BookmarkSubscribeRSS Feed
☑ This topic is solved. Need further help from the community? Please sign in and ask a new question.
TomHsiung
Quartz | Level 8

Hello, everyone

 

It is not uncommon that we have to control more than one time-dependent variable in a Cox regression model. A SAS support PDF document teaches two methods to code for a time-dependent Cox model, but, with only one time-dependent variable adjusted (link: https://support.sas.com/resources/papers/proceedings12/168-2012.pdf).

 

The first method involves constructing a special data set for the time-dependent variable data and the example is for only one time-dependent variable. It does not teach what to do if there is more than one such variable.

 

The second method is more advanced, termed "programming statment method". It has only one record for each individual, compared with the first method which has multiple records for each individual.

 

I wonder how to code for the Cox model if there are 2 or more time-dependent variables, by both method 1 and 2. Thank you very much.

 

Tom

1 ACCEPTED SOLUTION

Accepted Solutions
FreelanceReinh
Jade | Level 19

@TomHsiung wrote:

Thank you for your suggestion. (...) If there is an individual who was followed for 14 days, for whom the A changed on day 7 from 0 to 1. In addition, the B changed on day 4 from 1 to 0. According to my understanding of your idea, there should be three rows for this individual in the overall table and they are:

 

row one: A=0, B=1, start=0, stop=4

row two: A=0, B=0, start=4, stop=7

row three A=1, B=0, start=7, stop=14


You're welcome.

++++

* What to work on *
1. In the forum thread on time-dependent Cox models, how does the second method differ from the first in the number of records kept for each individual?
2. Continue the forum thread on time-dependent Cox models from its final reply.

* Data *
++++

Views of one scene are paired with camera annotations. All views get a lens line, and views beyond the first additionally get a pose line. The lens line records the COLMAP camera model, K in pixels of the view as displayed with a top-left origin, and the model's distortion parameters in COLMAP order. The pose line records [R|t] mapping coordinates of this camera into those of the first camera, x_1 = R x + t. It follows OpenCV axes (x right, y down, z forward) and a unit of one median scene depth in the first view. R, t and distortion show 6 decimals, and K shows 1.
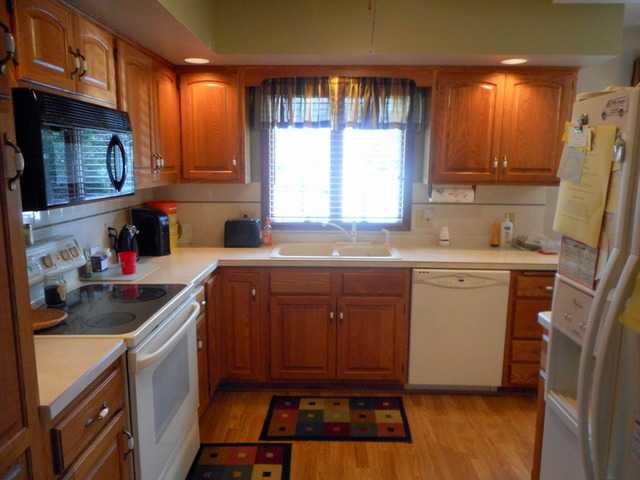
lens RADIAL K [[476.0, 0, 319.2], [0, 476.0, 239.8], [0, 0, 1]] dist [-0.023421, 0.001929]
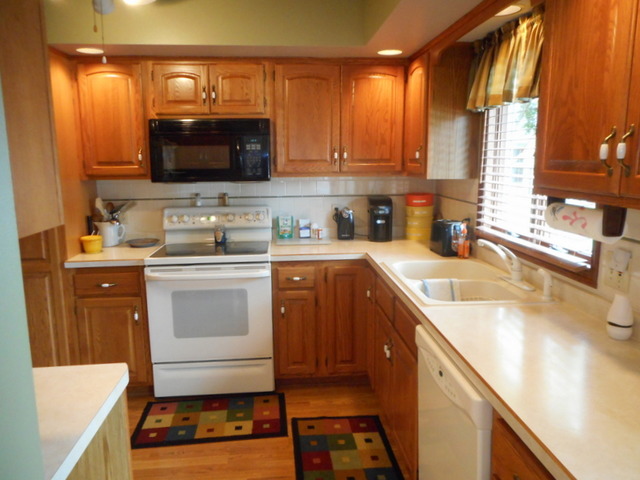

++++

* Numbered answers *
1. The second method keeps only one record for each individual, while the first keeps multiple records for each individual.

2.
In a situation with discrete (integer) times t1, t2, ..., as in your example, one has to make sure that the time-varying variables at time ti have the values that are relevant for the case that ti is the event time of the individual they describe. This is illustrated in Example 92.7 Time-Dependent Repeated Measurements of a Covariate of the PROC PHREG documentation: A value measured at time ti is assumed to be valid in the entire semiclosed interval (ti-1, ti] where ti-1 is the time of the previous measurement (or zero if i=1). Time ti-1 must not be equal to ti in this situation. Otherwise, PROC PHREG would discard the observation and issue a note about this in the log.

 

So, if you know that "B changed on day 4 from 1 to 0," (and not: "it may have changed earlier, but the first measurement detecting the change happened to be that on day 4") I think it would be more appropriate to have a time interval with stop time 3 and B=1, followed by an interval with start time 3 and B=0. Similarly, knowing that "A changed on day 7 from 0 to 1," the latter interval would rather have stop time 6 and A=0.

start    stop    A    B

  0        3     0    1
  3        6     0    0
  6       14     1    0

If the event or censoring time of that individual was day 7, the third observation would have stop=7 (and the corresponding value of the variable indicating event or censoring, not shown above). Thus, the model would take the potential impact of A=1 on the occurrence probability of the event into account since start=6<7=stop.

View solution in original post

7 REPLIES 7
FreelanceReinh
Jade | Level 19

Hello @TomHsiung,

 

I would think of the two or more time-dependent explanatory variables as one vector-valued variable and then use either of the two methods from the paper (or even both, for validation purposes) to build the model.

 

With counting process style of input: Create an input dataset with one observation per individual and time interval (start, stop] where the combination of all time-dependent explanatory variables (i.e., the "vector") is constant, until one or more of the components of the vector change or a change of status (event or censoring) occurs.

 

Using programming statements: Assign each component of the vector its time-dependent value (using one or more arrays or IF-THEN/ELSE statements or whatever is appropriate).

 

Which of the two methods is more convenient, depends on the structure and other characteristics of your data.

TomHsiung
Quartz | Level 8

Hi, @FreelanceReinh 

 

Thank you for your suggestion. Hmmm, it's a great idea to deal with multiple time-dependent variables. Please let me reproduce your idea.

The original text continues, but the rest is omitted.